GEORGIAN PARLIAMENT SENDS WARNING SIGNAL TO MOSCOW.

Publication: Monitor Volume: 3 Issue: 235

At an extraordinary sitting yesterday, the Georgian parliament unanimously resolved to set up four special commissions. They are mandated, respectively, to report on: whether it is appropriate for Georgia to remain a member of the CIS; whether Georgia should continue hosting Russian military bases on its territory; the country’s progress in creating a national army and its own border troops with a view to replacing the Russian border troops stationed in Georgia; and the merits of the CIS (meaning Russia), the UN, and the OSCE, respectively, in mediating a settlement of the Abkhazia conflict.

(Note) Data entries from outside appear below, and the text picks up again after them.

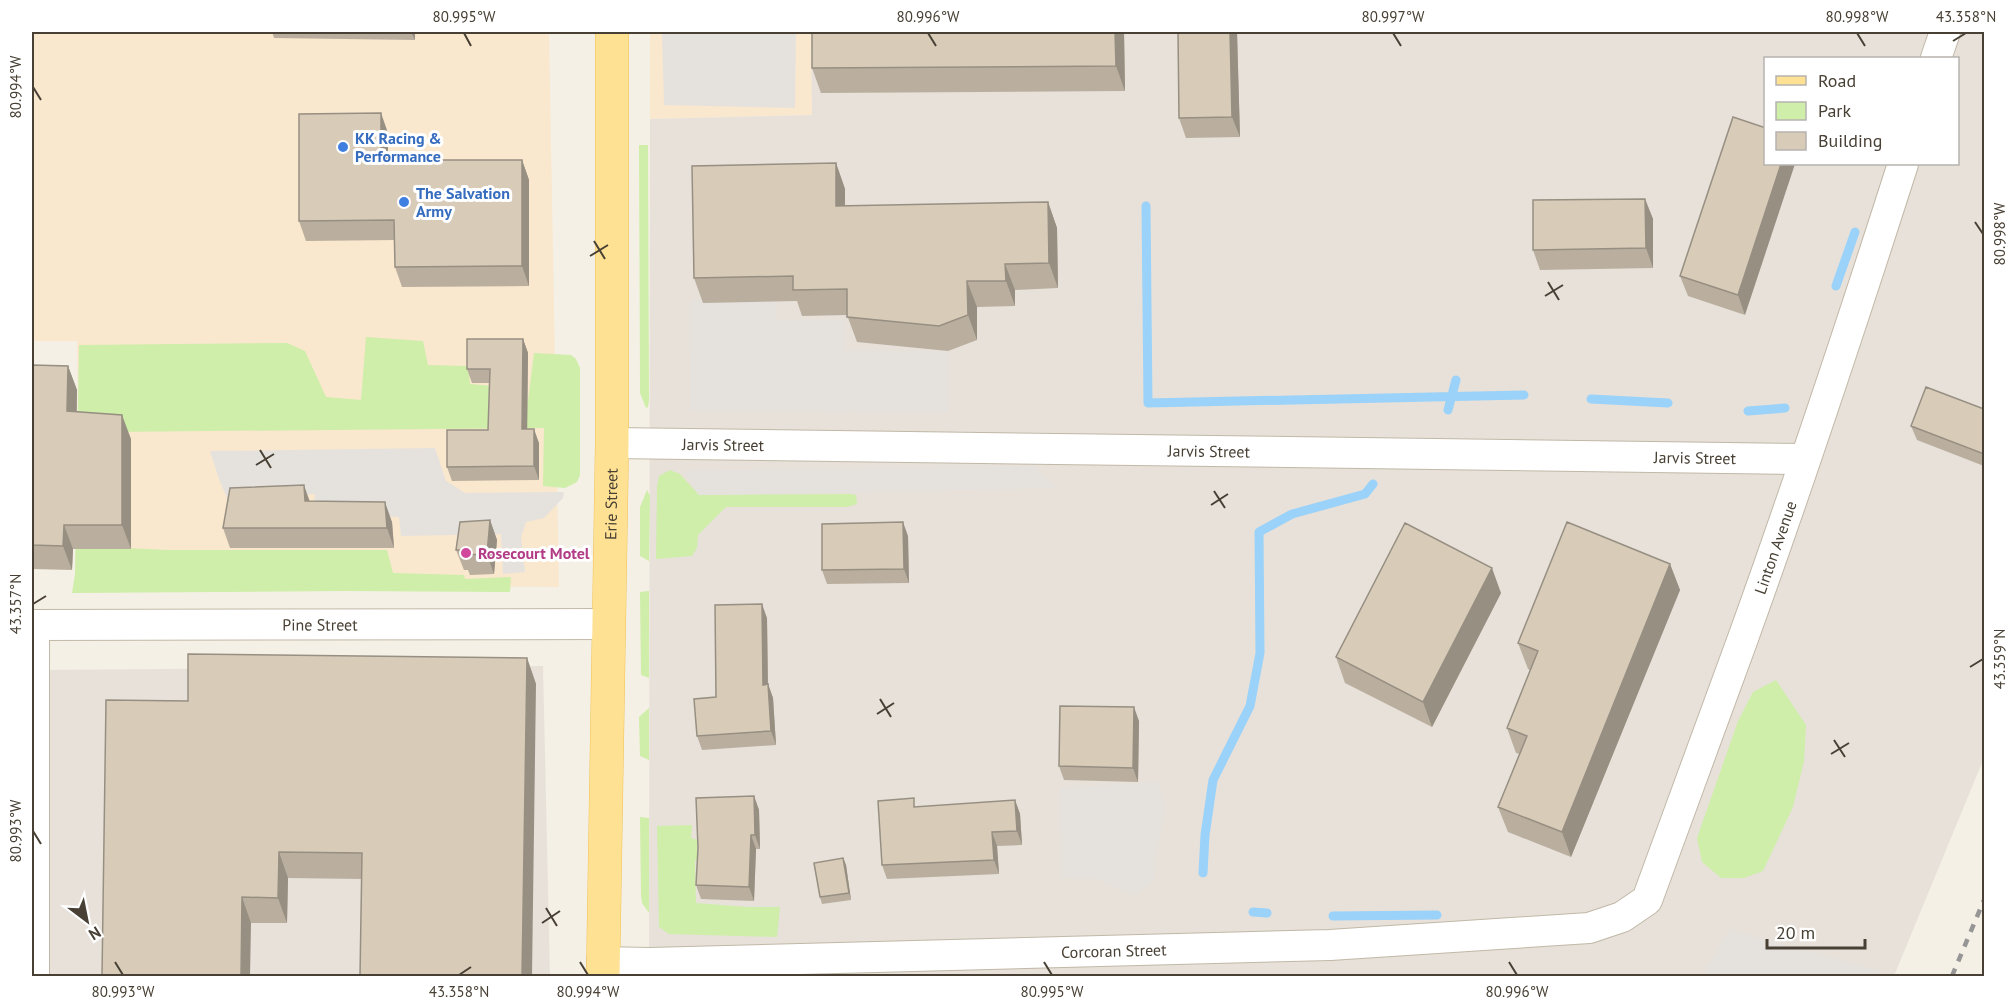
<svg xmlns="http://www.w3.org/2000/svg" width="2016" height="1008" viewBox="0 0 2016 1008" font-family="'PT Sans',sans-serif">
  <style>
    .commercial { fill: #f9e7ce }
    .industrial { fill: #e7e1da; fill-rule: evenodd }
    .green { fill: #ceeea9 }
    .parking { fill: #e5e2de }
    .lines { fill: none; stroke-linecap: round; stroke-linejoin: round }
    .stream { stroke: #9ad2f9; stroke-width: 9 }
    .minor-casing { stroke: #c1b8a7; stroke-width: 32 }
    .primary-casing { stroke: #f1c356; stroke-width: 34 }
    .minor { stroke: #fff; stroke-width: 30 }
    .primary { stroke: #ffe194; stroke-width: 33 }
    .rail { stroke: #969696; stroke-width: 4.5; stroke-dasharray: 8 8; stroke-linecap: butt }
    .wall { fill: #baaf9f }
    .shaded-wall { fill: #978f82 }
    .building { fill: #d8ccb9; stroke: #978f82; stroke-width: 1.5 }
    .ticks { fill: none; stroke: #484034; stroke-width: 2 }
    .shop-dot { fill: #3f7fe0; stroke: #fff; stroke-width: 2 }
    .hotel-dot { fill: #d1479c; stroke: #fff; stroke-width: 2 }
    .labels { text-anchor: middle; stroke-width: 6; stroke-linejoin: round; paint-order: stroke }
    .shop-label { font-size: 16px; font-weight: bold; fill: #366cbe; stroke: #fff; text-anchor: start }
    .street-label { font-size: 16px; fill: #484034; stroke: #fff }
    .hotel-label { font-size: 16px; font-weight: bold; fill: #b23c85; stroke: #fff; text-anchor: start }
    .neatline { fill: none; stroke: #484034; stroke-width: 2 }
    .ticks-label { font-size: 15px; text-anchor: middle; fill: #484034 }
  </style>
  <rect width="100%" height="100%" fill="#f5f0e5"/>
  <path class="commercial" d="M32,32H549L559,587L81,584L77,341H32Z
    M650,32H811L812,115L650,119Z"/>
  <path class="industrial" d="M811,32H1984V758L1894,976H649L650,119L812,115ZM1766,58H1958V164H1766Z
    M543,666L550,976H32V670Z"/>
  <path class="green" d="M639,145H648L649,400L648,407L646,408L640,393V382Z
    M366,337L423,341L428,365L468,366L470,384L492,386L493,401H528L534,353L571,355L576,359L580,368V475L577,482L565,488L543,486L544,428L105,432L104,547L168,550H387L393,573L464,575L465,579L511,577L510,592L343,591L72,593L75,574L79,345L287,343L305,351L326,397L361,400Z
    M670,470L680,474L699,495L851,494L856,495L857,504L847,507H726L698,535L697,548L692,556L656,559L657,487L659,476Z
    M647,490L650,496L649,561L640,556V507Z
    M649,591V678L641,675L640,592Z
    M1776,680L1806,725L1804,761L1793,807L1763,871L1744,878H1721L1702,862L1697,838L1738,721L1753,692Z
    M649,708V760L640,756L639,717Z
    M640,817L649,818V913L642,903L641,895Z
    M692,825L691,838L698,840L701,860H695L696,903L748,907H780L777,937L669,934L659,927L657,826Z"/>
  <path class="parking" d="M718,32H796L795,108L664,105L662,33Z
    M691,301H776V320H844V351H948V412L690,411Z
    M435,448L446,481L465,493L564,492L563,498L544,518L526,522L521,537L525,572L503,574L501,534L401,536L399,517L314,512L315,494L228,500L220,482L210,451Z
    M1033,466L1056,488L700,495L684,471Z
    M1158,782L1165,809L1156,852L1153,881L1134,895L1097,879L1061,878L1060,788Z
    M1729,930L1880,971L1877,976H1703Z"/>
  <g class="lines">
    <path class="stream" d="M1146,206L1148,403L1524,395
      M1836,286L1855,232
      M1591,399L1668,403
      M1448,410L1456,380
      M1748,411L1785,408
      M1203,873L1205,835L1213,780L1250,706L1260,653L1259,532L1292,514L1365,494L1373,484
      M1253,912L1267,913
      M1333,916L1437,915"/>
    <defs>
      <g id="minor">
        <path d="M1936,58L1945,32"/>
        <path id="s1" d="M612,443L1805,459"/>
        <path id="s2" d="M32,625L609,624"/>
        <path id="s3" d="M602,962L650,963L1330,945L1589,928L1622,917L1647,900C1678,814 1711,727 1742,641C1799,483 1852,323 1903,164"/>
        <path d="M34,976V625"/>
      </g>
      <g id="primary">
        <path id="s4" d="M603,976L612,443V32"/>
      </g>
    </defs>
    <use href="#minor" class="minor-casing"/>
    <use href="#primary" class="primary-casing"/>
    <use href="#minor" class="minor"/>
    <use href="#primary" class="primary"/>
    <path class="rail" d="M1952,976L1984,900"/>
  </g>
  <path class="wall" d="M272,32H415V40L274,38Z
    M1124,32L1125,91L821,93L812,68Z
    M1178,32H1237L1240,137L1186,138L1179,118Z
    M1733,117L1745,315L1688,296L1680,276Z
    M388,133V160H522L529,180V286L402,287L395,267V240L306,241L299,221Z
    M836,163L845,189V206L1048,202L1057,228L1058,288L1015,290V306L977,307V340L948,351L857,342L847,315L802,316L797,301L703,303L694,278Z
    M1645,199L1653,219V268L1540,270L1533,250Z
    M523,339L528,353L527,429L539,443V480L452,481L447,467L488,430L490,383H472L467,369Z
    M32,365L68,366L77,390V412L131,439V549H73L72,570L32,569Z
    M1984,409V466L1917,440L1911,426Z
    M310,501L392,522L394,548H230L223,528Z
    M490,520L497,540L494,574L470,575L468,570H464L456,550Z
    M908,536L909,583L827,584L822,570Z
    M1670,564L1680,590L1571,857L1508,832L1498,807L1520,754L1516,753L1507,728L1530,670L1528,669L1518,643Z
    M1501,593L1432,727L1345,683L1336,657Z
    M767,618L768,684L773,698L776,745L702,750L697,736L716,697Z
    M527,658L536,684L361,879L288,878L287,923H251L106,700L188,701Z
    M1139,721L1138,782L1064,780L1059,766Z
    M754,796L759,810L760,849H756L754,901L701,899L696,885Z
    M1015,800L1020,814L1022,845L997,846L999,874L887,879L882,865L917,807Z
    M843,858L846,865L851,900L822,904L820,897Z"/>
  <path class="shaded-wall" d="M411,32H415V40Z
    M1115,32H1124L1125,91L1116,66Z
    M1230,32H1237L1240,137L1232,117Z
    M381,113L388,133V180L381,160Z
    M522,160L529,180V286L522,266Z
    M836,163L845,189V232L836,206Z
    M1781,164H1795L1745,315L1738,295Z
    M1645,199L1653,219V268L1646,248Z
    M1048,202L1057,228L1058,288L1049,263Z
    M1005,264L1015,290V306L1006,281Z
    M967,281L977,307V340L968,315Z
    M523,339L528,353L527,443L522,429Z
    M68,366L77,390L76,435L67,411Z
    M122,415L131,439V549L122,525Z
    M534,429L539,443V480L534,466Z
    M304,485L311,505L305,501Z
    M385,502L392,522L394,548L387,528Z
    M490,520L497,540L494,574L487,554Z
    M903,522L908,536L909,583L904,569Z
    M64,525L73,549L72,570L63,546Z
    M1670,564L1680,590L1571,857L1562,832Z
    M1492,568L1501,593L1432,727L1423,702Z
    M762,604L767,618L768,698L763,685Z
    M527,658L536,684L532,976H522Z
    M768,684L773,698L776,745L771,731Z
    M1134,707L1139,721L1138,782L1133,768Z
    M754,796L759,810L760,849L755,835Z
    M1015,800L1020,814L1022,845L1017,831Z
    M992,832L997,846L999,874L994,860Z
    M751,835L756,849L754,901L749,887Z
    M279,852L288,878L287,923L278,898Z
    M843,858L846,865L851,900L849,893Z
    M242,897L251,923L250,976H241Z"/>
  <path class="building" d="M812,32H1115L1116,66L812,68Z
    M1178,32H1230L1232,117L1179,118Z
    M381,113V160H522V266L395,267L394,220L299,221V114Z
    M1733,117L1766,128V164H1781L1738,295L1680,276Z
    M836,163V206L1048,202L1049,263L1005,264L1006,281H967L968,315L939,326L847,317V289L793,290V276L694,278L692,166Z
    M1645,199L1646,248L1533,250V200Z
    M467,339H523L522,429H534V466L447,467V430H488L490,369H467Z
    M32,365L68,366L67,411L122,415V525H64L63,546L32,545Z
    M1926,387L1984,409V454L1911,426Z
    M304,485L305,501L385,502L387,528H223L230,488Z
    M490,520L487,554L462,555V550H456L460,522Z
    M903,522L904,569L822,570V524Z
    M1567,522L1670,564L1562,832L1498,807L1527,736L1507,728L1538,651L1518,643Z
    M1405,523L1492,568L1423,702L1336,657Z
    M762,604L763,685L768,684L771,731L697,736L694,699L716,697L715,605Z
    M188,654L527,658L522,976H360L362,853L279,852L278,898L242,897L241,976H102L106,700L188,701Z
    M1060,706L1134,707L1133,768L1059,766Z
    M754,796L755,835H751L749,887L696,885L698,848L696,798Z
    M914,798V807L1015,800L1017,831L992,832L994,860L882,865L878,801Z
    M843,858L849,893L820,897L814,863Z"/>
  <path class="ticks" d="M464,33L471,46M928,33L936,46M1393,33L1401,46M1857,33L1865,46M1953,41L1966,33M33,87L41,100M1975,222L1983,234M594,241L605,259M590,256L608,245M1548,282L1559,300M1545,296L1563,285M260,450L271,468M256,465L274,454M1214,491L1225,508M1211,505L1228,494M33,604L46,596M1970,667L1983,659M880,699L891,717M877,714L894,703M1834,740L1845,757M1831,754L1849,743M33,831L41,844M546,908L557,926M542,923L560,911M115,962L123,975M580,962L588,975M1044,962L1052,975M1509,962L1517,975M459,975L471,967"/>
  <g class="shop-dot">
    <circle cx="343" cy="147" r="6"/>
    <circle cx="404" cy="202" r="6"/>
  </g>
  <circle class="hotel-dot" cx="466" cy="553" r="6"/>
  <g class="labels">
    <g class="shop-label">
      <text x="355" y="144">KK Racing &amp;<tspan x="355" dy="18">Performance</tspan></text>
      <text x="416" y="199">The Salvation<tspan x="416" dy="18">Army</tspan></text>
    </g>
    <g class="street-label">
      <text dy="6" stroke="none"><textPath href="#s1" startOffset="111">Jarvis Street</textPath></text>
      <text dy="6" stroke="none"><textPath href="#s1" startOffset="597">Jarvis Street</textPath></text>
      <text dy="6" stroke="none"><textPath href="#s1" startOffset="1083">Jarvis Street</textPath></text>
      <text dy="6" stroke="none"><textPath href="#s4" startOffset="472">Erie Street</textPath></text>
      <text dy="6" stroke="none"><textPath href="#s3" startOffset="1428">Linton Avenue</textPath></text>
      <text dy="6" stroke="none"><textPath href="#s2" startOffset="288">Pine Street</textPath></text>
      <text dy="6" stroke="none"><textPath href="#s3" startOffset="512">Corcoran Street</textPath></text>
    </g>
    <g class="hotel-label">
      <text x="478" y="559">Rosecourt Motel</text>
    </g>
  </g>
  <rect width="2016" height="1008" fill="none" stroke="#ffffff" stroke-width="66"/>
  <rect x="1764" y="57" width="195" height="108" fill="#ffffff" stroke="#b6b3ae" stroke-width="1.5"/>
  <rect x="1776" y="76" width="30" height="9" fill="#ffe194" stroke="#b6b3ae" stroke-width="1.5"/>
  <text x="1818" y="87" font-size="18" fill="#484034">Road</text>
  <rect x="1776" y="102" width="30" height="18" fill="#ceeea9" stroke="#b6b3ae" stroke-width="1.5"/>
  <text x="1818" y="117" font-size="18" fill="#484034">Park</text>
  <rect x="1776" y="132" width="30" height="18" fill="#d8ccb9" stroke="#b6b3ae" stroke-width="1.5"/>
  <text x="1818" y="147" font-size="18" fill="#484034">Building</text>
  <g transform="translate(87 921) rotate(148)" stroke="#ffffff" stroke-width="4.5" paint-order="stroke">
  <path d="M0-4.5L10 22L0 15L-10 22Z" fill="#484034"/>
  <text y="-9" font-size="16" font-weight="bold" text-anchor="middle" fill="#484034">N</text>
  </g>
  <path d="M1767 939v9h98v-9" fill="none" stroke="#484034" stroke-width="3"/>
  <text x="1776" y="939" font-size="18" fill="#484034" stroke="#ffffff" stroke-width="4.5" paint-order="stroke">20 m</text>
  <rect x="33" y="33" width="1950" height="942" class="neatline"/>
  <g class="ticks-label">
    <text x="464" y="22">80.995°W</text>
    <text x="928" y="22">80.996°W</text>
    <text x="1393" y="22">80.997°W</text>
    <text x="1857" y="22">80.998°W</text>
    <text x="1966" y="22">43.358°N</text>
    <text transform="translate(16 87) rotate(-90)" y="5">80.994°W</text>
    <text transform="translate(2000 234) rotate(-90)" y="5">80.998°W</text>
    <text transform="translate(16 604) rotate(-90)" y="5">43.357°N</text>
    <text transform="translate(2000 659) rotate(-90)" y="5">43.359°N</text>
    <text transform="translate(16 831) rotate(-90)" y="5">80.993°W</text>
    <text x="123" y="997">80.993°W</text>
    <text x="459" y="997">43.358°N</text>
    <text x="588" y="997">80.994°W</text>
    <text x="1052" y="997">80.995°W</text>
    <text x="1517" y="997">80.996°W</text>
  </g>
</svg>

Initiated by the opposition, the extraordinary sitting and the resolutions were accepted by the governing majority with the added proviso that the commissions would be given four months to present their conclusions and proposals. (Russian agencies, December 16) The parliament acted against a background of a Russian-engineered deadlock on Abkhazia and a series of incidents involving the Russian military in Georgia. (See Monitor, December 5, 10, 12) The parliament’s reaction and the consensus behind it, in effect, signals to Moscow that it has four months to improve its conduct toward Georgia or it will face both a loss of its military facilities in the country and some political embarrassment in the CIS and internationally.